La chronique retiendra qu’en l’espace d’à peu près deux lustres, la Tunisie s’est essayée d’abord à un ordre postrévolutionnaire, puis à un système politique aux allures démocratiques pour enfin se retrouver sous le régime qui est actuellement le sien, dont les origines remontent au 25 juillet 2021.
Une configuration protéiforme qui a valu au pays bien des déboires, principalement, économiques et sociaux dont il n’arrive pas à se relever comme en témoignent les négociations qui traînent en longueur avec le Fonds monétaire international sur un prêt de 1,9 milliard de dollars, un Etat qui n’arrive pas à joindre les deux bouts, régulièrement happé par des épisodes financiers tumultueux, et les pénuries itératives qui font monter les prix, nourrissent la spéculation et paupérisent de larges pans de la population.
Une situation dont les responsables ont un nom : la litanie de gouvernements qui se sont succédé, tous, autant qu’ils étaient, qui ont agi en sorte que le pays soit à ce point perclus de dettes que les pays de l’Union européenne s’affichent comme obligés de collecter une quête pour le « sauver de l’effondrement ».
Pourtant, et à y regarder de près, la Tunisie était peu vouée à être accablée par pareil sort. Elle a organisé plusieurs élections dont l’intégrité et la transparence ne pouvaient pas être mises en doute, ou si peu. Et « après la révolution, un nouveau consensus a émergé, dans lequel le parti islamiste et les partis laïques ont accepté de travailler ensemble pour créer de nouvelles institutions démocratiques », comme l’explique Riccardo Fabiani, du groupe de réflexion International Crisis Group à la BBC et MSN. Les partis ont mis en place une nouvelle constitution, qui confère de nouveaux pouvoirs au parlement tunisien – l’Assemblée nationale – et accorde des droits démocratiques aux citoyens.
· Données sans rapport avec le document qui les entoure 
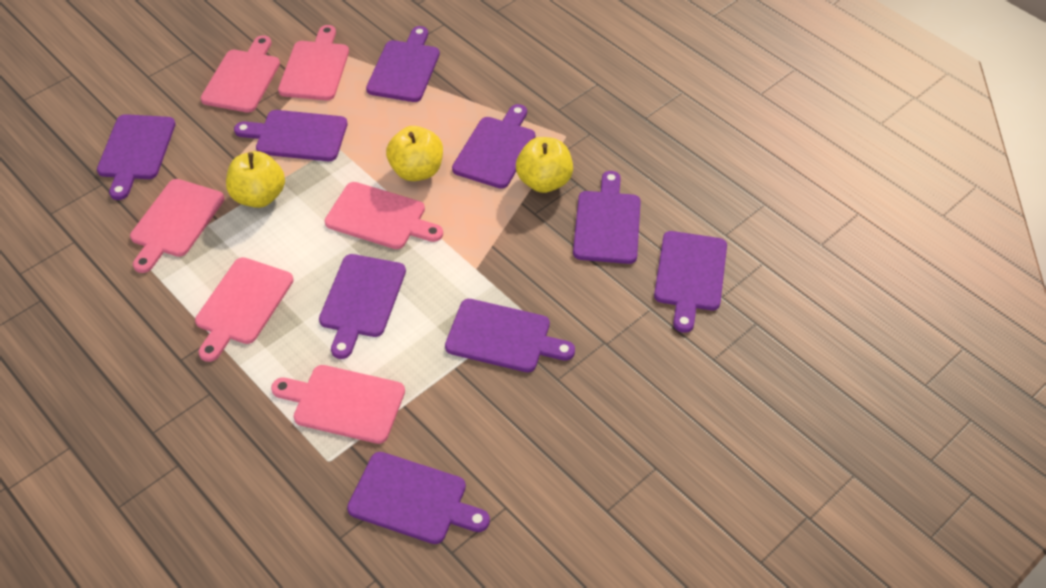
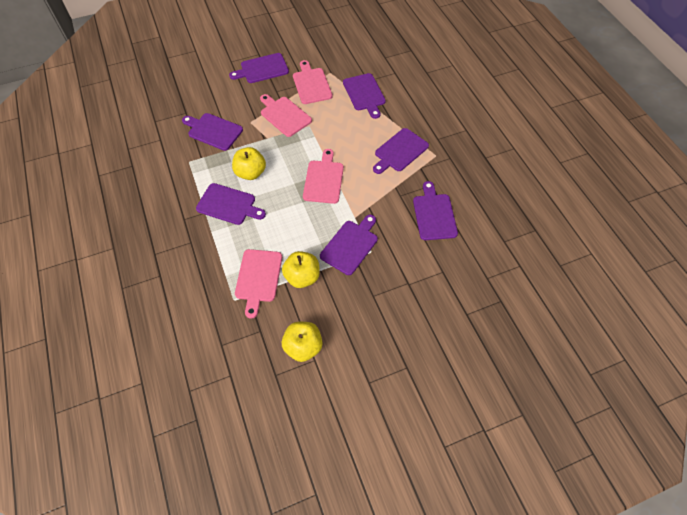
pink cutting board: 6 -> 4
purple cutting board: 9 -> 7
Seulement, souligne Melek Saral, de la SOAS (Université de Londres), les hommes politiques ne sont pas parvenus à se mettre d’accord sur la création d’une cour constitutionnelle. « Cette cour était nécessaire pour contrôler le gouvernement et garantir les droits de l’homme », explique-t-elle, estimant que « l’absence d’accord sur la Cour constitutionnelle a été l’un des principaux échecs de la mise en place du système démocratique.
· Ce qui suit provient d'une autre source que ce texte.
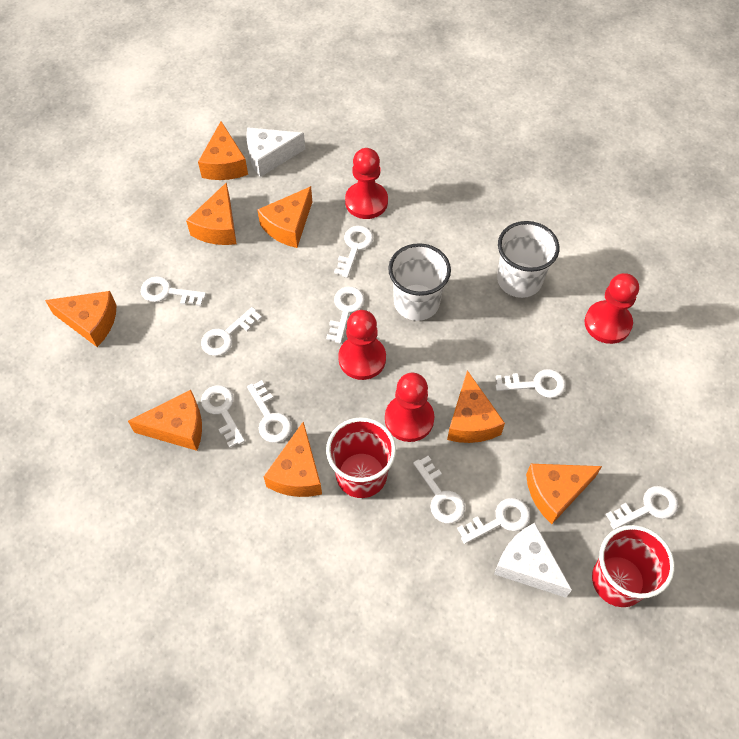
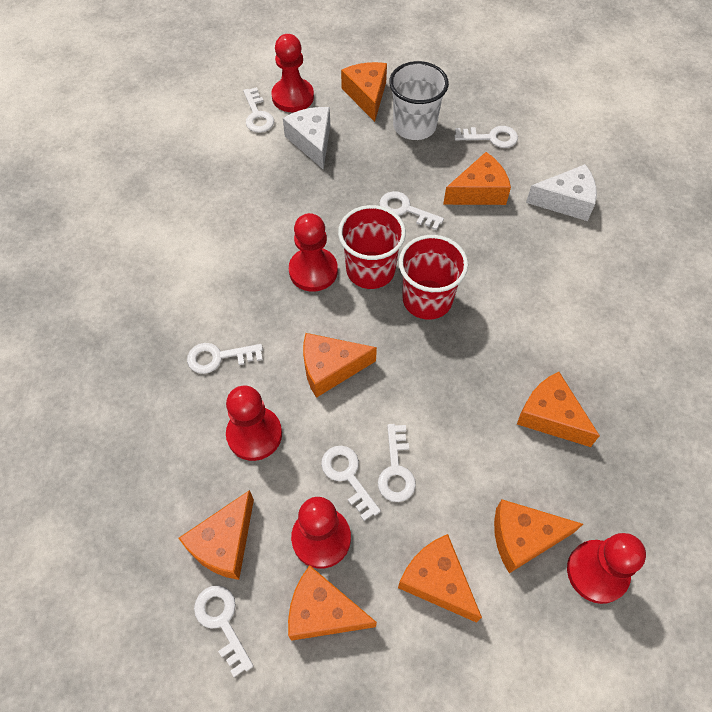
red pawn: 4 -> 5
white cup: 2 -> 1
white key: 10 -> 7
De même, les hommes politiques qui ont gouverné après 2011 n’ont pas non plus réussi à améliorer les conditions économiques et à créer des emplois, ce qui a érodé la confiance des citoyens dans leur nouvelle forme de gouvernement.
Selon un sondage du Pew Research Center, si 70 % des Tunisiens soutenaient la démocratie en 2012, ils n’étaient plus que 48 % à le faire en 2014.
« Les gens s’attendaient à ce que la démocratie entraîne automatiquement une croissance économique », explique Intissar Fakir du Middle East Institute. « Lorsque ce n’est pas le cas, ils pensent que la démocratie n’a pas payé.
L’épisode Kais Saied
Kais Saied, enseignant de droit constitutionnel de son état, a remporté la présidence haut la main en 2019. Lors de sa campagne, il a déclaré que le système démocratique ne fonctionnait pas parce que les partis politiques au Parlement avaient trop de pouvoir.
« Il s’est présenté comme l’homme capable de prendre les rênes lorsque tous les autres étaient incompétents et corrompus », explique Dr Yerkes, de la Fondation Carnegie pour la paix internationale.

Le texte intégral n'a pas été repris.